Work to complete
Below are entries; output exactly the lines from the one with "(at 116.258 53.371))" to the one with "(at 78.858 102.166))", both included, and nothing else.

Hardware design source data
════════════════════
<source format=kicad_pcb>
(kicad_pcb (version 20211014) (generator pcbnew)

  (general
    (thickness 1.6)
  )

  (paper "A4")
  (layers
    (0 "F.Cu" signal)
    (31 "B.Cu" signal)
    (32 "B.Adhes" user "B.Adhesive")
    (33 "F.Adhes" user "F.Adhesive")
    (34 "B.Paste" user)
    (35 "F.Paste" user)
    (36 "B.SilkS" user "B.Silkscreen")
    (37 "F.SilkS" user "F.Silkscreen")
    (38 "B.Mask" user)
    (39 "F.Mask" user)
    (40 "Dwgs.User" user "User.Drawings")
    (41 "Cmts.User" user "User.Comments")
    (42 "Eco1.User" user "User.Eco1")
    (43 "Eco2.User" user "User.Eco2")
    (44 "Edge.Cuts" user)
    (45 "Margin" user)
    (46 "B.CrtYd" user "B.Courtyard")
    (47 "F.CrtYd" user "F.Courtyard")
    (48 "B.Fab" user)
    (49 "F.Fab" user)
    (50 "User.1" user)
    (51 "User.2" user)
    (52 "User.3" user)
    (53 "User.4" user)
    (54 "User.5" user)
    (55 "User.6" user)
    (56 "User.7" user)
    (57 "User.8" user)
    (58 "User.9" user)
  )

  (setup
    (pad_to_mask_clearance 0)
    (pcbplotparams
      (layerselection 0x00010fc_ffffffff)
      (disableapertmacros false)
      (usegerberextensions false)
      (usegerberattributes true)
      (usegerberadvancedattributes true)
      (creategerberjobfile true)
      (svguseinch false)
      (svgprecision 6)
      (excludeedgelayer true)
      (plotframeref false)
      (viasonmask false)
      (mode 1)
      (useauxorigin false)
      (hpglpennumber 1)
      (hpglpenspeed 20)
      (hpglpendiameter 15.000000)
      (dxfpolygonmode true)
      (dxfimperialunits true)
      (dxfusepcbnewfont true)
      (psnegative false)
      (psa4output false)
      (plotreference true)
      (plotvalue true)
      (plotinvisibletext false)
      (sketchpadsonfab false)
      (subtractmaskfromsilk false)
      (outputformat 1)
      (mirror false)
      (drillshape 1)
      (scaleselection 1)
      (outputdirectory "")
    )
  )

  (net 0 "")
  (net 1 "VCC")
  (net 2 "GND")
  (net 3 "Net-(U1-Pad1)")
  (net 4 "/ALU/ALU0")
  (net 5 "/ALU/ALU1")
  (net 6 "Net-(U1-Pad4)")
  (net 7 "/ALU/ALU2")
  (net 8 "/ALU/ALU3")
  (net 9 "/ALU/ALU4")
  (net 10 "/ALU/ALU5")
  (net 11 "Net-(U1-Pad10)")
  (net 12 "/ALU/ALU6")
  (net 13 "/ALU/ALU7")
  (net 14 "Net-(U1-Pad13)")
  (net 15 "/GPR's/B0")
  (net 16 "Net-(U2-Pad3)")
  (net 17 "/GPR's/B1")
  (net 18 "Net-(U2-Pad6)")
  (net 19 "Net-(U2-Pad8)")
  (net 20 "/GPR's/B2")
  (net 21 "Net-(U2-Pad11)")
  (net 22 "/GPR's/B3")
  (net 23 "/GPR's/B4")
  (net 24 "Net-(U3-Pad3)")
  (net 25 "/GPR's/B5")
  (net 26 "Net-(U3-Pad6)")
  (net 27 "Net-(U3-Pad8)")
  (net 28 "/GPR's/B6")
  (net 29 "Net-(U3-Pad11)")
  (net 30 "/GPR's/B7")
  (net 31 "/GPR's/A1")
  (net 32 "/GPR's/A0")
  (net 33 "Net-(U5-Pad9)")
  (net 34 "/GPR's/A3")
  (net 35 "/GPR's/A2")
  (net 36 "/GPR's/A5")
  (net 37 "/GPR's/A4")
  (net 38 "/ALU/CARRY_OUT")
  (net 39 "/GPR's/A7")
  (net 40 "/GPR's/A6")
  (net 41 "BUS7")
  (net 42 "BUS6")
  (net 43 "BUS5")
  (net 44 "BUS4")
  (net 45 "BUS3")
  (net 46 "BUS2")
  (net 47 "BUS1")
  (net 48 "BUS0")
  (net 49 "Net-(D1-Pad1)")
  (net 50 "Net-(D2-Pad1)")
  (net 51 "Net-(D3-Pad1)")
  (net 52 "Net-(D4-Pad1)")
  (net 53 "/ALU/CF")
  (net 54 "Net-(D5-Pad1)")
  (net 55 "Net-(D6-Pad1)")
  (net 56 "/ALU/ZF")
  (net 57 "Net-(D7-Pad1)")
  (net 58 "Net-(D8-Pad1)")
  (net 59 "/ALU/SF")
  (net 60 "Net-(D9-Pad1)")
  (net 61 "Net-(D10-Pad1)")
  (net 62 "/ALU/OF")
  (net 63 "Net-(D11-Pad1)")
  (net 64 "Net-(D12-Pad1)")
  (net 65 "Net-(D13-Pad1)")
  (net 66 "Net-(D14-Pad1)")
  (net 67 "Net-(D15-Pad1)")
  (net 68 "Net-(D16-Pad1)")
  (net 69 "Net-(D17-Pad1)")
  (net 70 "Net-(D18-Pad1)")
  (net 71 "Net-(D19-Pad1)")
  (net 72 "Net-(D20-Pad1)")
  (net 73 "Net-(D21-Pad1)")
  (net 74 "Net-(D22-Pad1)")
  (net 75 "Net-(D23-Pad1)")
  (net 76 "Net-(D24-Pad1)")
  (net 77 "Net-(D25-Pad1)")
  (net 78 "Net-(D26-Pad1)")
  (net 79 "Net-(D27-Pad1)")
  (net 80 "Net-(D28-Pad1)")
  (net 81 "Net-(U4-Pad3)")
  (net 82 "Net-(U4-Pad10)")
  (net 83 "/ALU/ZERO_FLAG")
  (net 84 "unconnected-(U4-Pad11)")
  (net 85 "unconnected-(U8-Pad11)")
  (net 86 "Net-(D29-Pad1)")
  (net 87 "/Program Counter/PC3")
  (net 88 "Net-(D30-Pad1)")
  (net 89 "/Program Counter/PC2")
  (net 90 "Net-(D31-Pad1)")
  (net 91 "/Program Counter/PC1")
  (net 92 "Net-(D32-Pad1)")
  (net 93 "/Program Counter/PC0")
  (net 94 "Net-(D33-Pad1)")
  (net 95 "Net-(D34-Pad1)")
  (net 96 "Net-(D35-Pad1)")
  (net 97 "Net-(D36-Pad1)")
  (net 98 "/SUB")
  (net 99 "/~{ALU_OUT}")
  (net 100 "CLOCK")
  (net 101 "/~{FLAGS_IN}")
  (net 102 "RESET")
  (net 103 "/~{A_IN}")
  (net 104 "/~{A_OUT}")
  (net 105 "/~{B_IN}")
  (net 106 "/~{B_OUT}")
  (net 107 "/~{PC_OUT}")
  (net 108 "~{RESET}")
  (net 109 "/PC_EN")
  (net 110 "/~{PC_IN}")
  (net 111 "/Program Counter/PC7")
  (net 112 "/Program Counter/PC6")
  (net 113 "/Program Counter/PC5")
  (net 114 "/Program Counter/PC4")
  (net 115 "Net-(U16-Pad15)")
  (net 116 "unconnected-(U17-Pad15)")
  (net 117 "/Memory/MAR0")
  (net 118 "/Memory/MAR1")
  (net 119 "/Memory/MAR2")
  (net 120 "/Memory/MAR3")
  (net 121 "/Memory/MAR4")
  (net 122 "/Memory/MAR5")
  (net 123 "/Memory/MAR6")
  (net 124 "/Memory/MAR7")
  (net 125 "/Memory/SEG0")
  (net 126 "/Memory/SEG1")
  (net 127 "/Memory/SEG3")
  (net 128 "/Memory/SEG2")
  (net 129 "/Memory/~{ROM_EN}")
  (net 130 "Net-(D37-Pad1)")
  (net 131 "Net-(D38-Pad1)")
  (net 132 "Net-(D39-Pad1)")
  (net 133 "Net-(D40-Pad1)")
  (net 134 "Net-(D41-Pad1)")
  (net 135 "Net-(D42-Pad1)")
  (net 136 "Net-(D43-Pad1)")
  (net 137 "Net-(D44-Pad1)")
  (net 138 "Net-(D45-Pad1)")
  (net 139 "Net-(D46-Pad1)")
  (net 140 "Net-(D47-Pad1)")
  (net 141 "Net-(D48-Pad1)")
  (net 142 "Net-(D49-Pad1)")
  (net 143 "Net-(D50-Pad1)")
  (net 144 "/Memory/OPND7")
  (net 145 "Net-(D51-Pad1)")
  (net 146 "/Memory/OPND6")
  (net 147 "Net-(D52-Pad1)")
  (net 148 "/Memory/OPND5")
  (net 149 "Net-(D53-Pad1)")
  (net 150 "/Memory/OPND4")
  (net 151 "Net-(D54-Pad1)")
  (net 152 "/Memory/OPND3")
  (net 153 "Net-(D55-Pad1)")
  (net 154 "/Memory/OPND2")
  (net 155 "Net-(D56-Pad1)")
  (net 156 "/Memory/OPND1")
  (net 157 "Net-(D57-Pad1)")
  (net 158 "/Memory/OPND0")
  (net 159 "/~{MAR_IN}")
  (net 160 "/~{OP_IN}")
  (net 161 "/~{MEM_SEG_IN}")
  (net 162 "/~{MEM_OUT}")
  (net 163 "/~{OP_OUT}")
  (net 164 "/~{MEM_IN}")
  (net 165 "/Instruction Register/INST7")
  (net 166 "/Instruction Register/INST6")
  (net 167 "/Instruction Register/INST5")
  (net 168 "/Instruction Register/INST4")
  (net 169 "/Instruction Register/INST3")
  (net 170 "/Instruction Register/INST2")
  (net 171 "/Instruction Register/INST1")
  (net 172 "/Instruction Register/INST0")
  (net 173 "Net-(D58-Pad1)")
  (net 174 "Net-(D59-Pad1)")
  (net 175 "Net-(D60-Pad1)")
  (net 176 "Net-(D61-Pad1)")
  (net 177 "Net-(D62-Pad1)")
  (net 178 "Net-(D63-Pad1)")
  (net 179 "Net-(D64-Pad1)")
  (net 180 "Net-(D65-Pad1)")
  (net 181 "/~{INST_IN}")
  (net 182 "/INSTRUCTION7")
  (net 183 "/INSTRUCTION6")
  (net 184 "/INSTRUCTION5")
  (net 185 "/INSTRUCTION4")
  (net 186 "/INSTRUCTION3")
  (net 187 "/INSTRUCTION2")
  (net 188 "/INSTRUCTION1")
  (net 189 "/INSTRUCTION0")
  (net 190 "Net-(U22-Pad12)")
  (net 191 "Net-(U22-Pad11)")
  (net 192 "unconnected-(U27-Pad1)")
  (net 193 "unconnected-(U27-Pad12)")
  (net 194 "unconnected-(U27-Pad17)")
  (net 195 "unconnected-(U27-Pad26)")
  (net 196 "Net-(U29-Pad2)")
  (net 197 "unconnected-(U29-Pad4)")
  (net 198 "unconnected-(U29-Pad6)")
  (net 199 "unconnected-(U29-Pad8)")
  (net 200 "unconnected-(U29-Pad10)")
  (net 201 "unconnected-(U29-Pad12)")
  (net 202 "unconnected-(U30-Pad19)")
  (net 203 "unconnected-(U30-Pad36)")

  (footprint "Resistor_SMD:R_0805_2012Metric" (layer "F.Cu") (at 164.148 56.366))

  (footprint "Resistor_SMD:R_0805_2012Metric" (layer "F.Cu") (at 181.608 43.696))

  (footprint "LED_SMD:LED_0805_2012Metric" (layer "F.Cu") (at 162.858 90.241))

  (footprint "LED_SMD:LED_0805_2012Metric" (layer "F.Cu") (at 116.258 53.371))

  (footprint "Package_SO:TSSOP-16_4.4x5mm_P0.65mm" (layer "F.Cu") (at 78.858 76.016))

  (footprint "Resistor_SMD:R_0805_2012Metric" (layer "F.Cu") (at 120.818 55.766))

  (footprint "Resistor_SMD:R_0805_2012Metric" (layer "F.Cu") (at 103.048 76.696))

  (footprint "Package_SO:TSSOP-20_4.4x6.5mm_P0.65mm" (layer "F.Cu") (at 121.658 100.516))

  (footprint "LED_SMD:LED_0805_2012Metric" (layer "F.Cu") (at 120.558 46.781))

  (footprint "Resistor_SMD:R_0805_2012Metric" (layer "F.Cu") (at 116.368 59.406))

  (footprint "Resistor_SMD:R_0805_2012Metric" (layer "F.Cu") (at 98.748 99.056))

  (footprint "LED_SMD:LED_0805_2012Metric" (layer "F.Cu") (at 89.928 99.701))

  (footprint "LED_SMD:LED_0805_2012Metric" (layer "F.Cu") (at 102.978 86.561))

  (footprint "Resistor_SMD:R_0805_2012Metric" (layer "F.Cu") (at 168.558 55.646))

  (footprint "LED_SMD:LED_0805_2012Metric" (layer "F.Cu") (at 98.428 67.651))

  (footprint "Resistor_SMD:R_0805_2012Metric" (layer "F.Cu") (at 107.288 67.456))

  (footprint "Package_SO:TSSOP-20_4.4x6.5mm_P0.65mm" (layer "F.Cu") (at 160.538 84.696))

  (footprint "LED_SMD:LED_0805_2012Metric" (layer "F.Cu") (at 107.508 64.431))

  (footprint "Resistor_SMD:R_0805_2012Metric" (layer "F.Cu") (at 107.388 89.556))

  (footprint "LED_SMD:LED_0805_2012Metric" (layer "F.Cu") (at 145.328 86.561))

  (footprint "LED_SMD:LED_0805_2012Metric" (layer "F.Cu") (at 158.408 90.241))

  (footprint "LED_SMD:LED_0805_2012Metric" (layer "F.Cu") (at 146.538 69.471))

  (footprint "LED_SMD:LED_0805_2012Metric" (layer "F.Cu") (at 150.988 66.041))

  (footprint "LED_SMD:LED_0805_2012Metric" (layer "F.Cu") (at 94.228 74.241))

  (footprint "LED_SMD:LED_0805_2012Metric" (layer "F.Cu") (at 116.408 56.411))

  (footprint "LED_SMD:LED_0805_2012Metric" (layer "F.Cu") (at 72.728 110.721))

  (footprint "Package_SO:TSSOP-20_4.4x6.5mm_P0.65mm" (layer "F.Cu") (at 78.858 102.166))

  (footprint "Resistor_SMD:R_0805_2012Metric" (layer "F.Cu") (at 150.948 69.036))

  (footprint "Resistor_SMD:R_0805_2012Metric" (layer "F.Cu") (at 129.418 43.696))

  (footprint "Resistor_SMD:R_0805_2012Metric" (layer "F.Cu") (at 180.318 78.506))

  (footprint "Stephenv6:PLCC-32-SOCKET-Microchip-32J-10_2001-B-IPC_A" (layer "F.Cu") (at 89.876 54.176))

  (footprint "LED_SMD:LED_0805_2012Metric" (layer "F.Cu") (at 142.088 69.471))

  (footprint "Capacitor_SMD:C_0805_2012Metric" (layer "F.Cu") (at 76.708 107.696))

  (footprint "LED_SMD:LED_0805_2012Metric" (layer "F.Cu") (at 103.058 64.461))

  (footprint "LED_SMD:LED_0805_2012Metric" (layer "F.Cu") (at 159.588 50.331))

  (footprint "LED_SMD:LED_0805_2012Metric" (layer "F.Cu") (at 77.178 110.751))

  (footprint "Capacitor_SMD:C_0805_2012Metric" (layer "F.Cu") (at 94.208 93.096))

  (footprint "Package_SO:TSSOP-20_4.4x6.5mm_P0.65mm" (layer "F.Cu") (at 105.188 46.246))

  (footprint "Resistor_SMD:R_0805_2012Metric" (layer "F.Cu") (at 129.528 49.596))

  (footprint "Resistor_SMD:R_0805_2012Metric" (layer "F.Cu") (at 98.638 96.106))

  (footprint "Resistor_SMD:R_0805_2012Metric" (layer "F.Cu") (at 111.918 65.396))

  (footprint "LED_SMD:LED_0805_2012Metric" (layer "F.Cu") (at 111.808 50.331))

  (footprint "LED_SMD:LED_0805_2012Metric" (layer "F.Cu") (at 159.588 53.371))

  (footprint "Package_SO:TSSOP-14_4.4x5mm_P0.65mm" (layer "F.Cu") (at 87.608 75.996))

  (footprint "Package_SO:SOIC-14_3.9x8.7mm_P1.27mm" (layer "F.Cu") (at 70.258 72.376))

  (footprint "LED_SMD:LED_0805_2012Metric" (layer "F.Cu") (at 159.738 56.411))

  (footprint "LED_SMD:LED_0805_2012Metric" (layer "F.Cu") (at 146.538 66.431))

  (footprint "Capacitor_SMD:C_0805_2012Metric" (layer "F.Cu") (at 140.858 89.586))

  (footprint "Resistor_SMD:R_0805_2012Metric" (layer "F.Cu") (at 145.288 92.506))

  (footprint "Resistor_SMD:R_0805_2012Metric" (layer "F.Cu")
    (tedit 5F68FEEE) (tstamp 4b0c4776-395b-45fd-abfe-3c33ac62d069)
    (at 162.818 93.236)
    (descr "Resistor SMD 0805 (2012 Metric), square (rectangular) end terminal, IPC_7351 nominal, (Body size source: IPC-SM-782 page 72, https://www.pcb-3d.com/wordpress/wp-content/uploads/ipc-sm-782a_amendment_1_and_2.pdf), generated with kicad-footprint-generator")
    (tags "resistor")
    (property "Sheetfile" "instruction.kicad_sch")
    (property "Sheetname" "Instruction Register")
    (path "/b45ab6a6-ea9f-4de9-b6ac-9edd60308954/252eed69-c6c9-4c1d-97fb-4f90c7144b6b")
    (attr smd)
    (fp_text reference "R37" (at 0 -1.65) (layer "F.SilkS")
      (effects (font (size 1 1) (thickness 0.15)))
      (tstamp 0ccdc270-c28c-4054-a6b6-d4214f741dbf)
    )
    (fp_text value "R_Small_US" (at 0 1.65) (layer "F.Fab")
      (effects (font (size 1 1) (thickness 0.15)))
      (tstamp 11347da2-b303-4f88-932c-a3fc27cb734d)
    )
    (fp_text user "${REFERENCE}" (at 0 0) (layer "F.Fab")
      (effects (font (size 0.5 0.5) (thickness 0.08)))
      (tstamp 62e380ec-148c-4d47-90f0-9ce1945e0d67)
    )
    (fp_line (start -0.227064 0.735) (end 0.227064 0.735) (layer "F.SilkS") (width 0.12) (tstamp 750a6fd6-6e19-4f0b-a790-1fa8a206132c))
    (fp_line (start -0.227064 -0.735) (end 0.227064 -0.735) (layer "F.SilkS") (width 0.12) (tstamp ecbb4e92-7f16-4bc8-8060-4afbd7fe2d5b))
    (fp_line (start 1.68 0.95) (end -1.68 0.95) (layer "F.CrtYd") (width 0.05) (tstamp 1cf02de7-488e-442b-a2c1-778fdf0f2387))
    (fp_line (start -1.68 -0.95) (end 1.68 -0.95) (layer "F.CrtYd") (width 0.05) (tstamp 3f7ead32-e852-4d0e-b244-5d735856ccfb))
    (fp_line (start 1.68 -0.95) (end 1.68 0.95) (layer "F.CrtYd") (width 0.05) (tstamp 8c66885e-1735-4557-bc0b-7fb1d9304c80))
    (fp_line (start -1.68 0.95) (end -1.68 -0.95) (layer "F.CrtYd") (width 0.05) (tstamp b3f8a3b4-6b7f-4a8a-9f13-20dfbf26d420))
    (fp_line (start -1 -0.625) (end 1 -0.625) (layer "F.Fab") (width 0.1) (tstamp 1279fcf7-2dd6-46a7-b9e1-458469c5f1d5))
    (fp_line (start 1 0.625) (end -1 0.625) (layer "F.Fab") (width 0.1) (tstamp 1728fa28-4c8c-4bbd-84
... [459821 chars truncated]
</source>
════════════════════
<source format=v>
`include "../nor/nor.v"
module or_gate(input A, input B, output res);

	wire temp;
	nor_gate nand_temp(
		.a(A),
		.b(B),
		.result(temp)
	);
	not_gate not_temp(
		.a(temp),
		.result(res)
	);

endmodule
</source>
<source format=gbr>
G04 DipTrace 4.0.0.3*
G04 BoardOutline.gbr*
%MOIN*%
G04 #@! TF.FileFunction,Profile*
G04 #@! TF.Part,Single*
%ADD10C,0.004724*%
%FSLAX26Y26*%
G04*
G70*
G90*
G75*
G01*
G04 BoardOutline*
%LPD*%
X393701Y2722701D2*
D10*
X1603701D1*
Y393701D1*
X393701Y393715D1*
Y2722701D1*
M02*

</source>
════════════════════
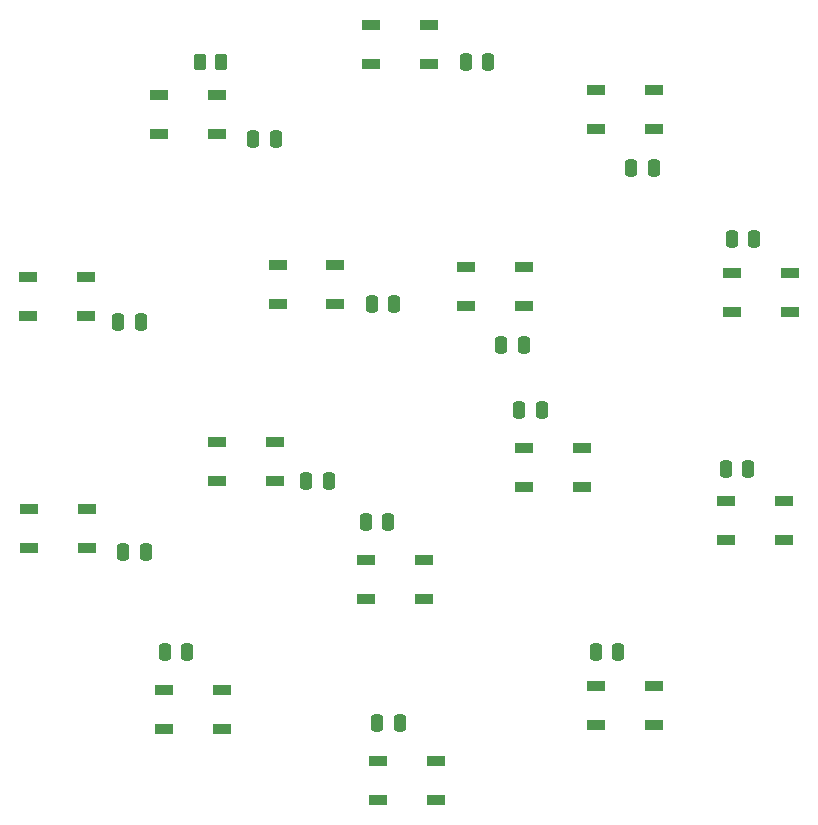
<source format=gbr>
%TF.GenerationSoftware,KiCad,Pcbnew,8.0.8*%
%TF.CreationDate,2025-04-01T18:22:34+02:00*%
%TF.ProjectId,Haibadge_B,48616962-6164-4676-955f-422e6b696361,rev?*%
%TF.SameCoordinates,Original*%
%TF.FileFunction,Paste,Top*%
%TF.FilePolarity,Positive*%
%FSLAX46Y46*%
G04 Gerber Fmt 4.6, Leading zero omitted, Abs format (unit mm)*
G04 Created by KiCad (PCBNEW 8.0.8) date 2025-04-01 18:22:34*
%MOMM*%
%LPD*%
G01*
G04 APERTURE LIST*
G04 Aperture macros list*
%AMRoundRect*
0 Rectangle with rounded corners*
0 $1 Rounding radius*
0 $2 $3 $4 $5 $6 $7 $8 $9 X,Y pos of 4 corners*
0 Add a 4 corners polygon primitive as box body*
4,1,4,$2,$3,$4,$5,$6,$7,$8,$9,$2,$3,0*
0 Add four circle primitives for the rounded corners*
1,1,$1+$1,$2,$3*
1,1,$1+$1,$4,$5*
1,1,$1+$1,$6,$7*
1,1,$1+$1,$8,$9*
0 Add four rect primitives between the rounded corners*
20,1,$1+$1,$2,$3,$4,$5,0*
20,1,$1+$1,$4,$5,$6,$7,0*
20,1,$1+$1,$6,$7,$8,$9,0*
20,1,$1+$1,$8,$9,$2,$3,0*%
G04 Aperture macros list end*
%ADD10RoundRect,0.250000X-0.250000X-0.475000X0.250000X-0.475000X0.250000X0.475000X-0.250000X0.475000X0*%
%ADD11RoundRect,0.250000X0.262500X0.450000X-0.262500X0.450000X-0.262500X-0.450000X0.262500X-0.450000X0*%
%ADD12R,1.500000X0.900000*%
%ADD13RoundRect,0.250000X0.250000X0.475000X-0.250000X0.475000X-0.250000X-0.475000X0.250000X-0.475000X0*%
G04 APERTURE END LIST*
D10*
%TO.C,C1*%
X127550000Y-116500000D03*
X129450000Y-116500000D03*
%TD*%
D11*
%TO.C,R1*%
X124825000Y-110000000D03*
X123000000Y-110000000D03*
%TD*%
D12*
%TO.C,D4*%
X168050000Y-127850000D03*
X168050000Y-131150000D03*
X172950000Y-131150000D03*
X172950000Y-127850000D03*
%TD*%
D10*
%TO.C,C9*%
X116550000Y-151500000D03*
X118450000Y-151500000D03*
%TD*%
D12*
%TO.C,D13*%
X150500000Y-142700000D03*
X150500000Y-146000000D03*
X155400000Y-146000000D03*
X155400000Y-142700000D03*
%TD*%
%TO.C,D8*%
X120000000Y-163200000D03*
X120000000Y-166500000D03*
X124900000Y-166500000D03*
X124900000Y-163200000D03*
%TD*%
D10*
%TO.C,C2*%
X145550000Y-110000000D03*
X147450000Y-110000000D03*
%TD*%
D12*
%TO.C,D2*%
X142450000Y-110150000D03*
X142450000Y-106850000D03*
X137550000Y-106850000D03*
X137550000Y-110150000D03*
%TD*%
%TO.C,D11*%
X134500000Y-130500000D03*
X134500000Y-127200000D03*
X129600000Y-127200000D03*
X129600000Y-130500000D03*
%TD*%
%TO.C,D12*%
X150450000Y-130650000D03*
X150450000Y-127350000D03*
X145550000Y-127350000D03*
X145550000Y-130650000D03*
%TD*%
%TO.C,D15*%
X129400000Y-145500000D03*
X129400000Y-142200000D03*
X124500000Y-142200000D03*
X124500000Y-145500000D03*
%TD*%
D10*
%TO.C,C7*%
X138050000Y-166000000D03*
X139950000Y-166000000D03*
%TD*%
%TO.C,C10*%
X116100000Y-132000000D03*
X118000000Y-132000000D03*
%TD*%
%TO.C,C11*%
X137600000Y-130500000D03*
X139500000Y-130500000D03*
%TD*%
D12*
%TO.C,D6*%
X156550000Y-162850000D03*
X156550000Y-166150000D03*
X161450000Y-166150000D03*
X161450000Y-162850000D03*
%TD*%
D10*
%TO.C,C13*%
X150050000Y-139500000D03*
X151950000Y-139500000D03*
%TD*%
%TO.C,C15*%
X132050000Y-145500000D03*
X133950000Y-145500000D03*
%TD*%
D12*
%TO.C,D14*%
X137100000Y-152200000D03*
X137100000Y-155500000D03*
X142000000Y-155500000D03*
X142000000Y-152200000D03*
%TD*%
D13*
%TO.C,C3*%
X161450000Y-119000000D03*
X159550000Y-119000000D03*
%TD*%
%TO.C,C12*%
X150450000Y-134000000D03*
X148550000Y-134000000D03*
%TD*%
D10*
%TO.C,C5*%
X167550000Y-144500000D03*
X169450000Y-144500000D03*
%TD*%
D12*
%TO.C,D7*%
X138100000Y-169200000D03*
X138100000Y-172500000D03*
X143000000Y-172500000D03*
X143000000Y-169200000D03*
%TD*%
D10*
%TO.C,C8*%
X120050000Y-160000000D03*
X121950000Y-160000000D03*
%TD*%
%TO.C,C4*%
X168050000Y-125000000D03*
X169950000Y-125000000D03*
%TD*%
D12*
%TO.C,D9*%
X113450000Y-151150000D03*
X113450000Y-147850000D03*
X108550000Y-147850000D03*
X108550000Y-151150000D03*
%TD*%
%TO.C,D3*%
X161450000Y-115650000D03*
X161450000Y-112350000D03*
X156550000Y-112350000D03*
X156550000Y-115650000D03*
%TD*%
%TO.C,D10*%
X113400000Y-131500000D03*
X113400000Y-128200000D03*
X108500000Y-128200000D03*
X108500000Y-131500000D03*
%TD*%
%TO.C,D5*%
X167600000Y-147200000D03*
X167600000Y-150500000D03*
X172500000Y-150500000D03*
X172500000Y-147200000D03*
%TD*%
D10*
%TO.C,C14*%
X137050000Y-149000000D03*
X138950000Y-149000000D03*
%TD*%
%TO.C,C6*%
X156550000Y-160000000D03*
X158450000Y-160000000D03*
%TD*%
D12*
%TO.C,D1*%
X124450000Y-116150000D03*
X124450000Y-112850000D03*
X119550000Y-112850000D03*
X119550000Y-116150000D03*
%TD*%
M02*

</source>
════════════════════
Completed task
  (footprint "LED_SMD:LED_0805_2012Metric" (layer "F.Cu") (at 116.258 53.371))

  (footprint "Package_SO:TSSOP-16_4.4x5mm_P0.65mm" (layer "F.Cu") (at 78.858 76.016))

  (footprint "Resistor_SMD:R_0805_2012Metric" (layer "F.Cu") (at 120.818 55.766))

  (footprint "Resistor_SMD:R_0805_2012Metric" (layer "F.Cu") (at 103.048 76.696))

  (footprint "Package_SO:TSSOP-20_4.4x6.5mm_P0.65mm" (layer "F.Cu") (at 121.658 100.516))

  (footprint "LED_SMD:LED_0805_2012Metric" (layer "F.Cu") (at 120.558 46.781))

  (footprint "Resistor_SMD:R_0805_2012Metric" (layer "F.Cu") (at 116.368 59.406))

  (footprint "Resistor_SMD:R_0805_2012Metric" (layer "F.Cu") (at 98.748 99.056))

  (footprint "LED_SMD:LED_0805_2012Metric" (layer "F.Cu") (at 89.928 99.701))

  (footprint "LED_SMD:LED_0805_2012Metric" (layer "F.Cu") (at 102.978 86.561))

  (footprint "Resistor_SMD:R_0805_2012Metric" (layer "F.Cu") (at 168.558 55.646))

  (footprint "LED_SMD:LED_0805_2012Metric" (layer "F.Cu") (at 98.428 67.651))

  (footprint "Resistor_SMD:R_0805_2012Metric" (layer "F.Cu") (at 107.288 67.456))

  (footprint "Package_SO:TSSOP-20_4.4x6.5mm_P0.65mm" (layer "F.Cu") (at 160.538 84.696))

  (footprint "LED_SMD:LED_0805_2012Metric" (layer "F.Cu") (at 107.508 64.431))

  (footprint "Resistor_SMD:R_0805_2012Metric" (layer "F.Cu") (at 107.388 89.556))

  (footprint "LED_SMD:LED_0805_2012Metric" (layer "F.Cu") (at 145.328 86.561))

  (footprint "LED_SMD:LED_0805_2012Metric" (layer "F.Cu") (at 158.408 90.241))

  (footprint "LED_SMD:LED_0805_2012Metric" (layer "F.Cu") (at 146.538 69.471))

  (footprint "LED_SMD:LED_0805_2012Metric" (layer "F.Cu") (at 150.988 66.041))

  (footprint "LED_SMD:LED_0805_2012Metric" (layer "F.Cu") (at 94.228 74.241))

  (footprint "LED_SMD:LED_0805_2012Metric" (layer "F.Cu") (at 116.408 56.411))

  (footprint "LED_SMD:LED_0805_2012Metric" (layer "F.Cu") (at 72.728 110.721))

  (footprint "Package_SO:TSSOP-20_4.4x6.5mm_P0.65mm" (layer "F.Cu") (at 78.858 102.166))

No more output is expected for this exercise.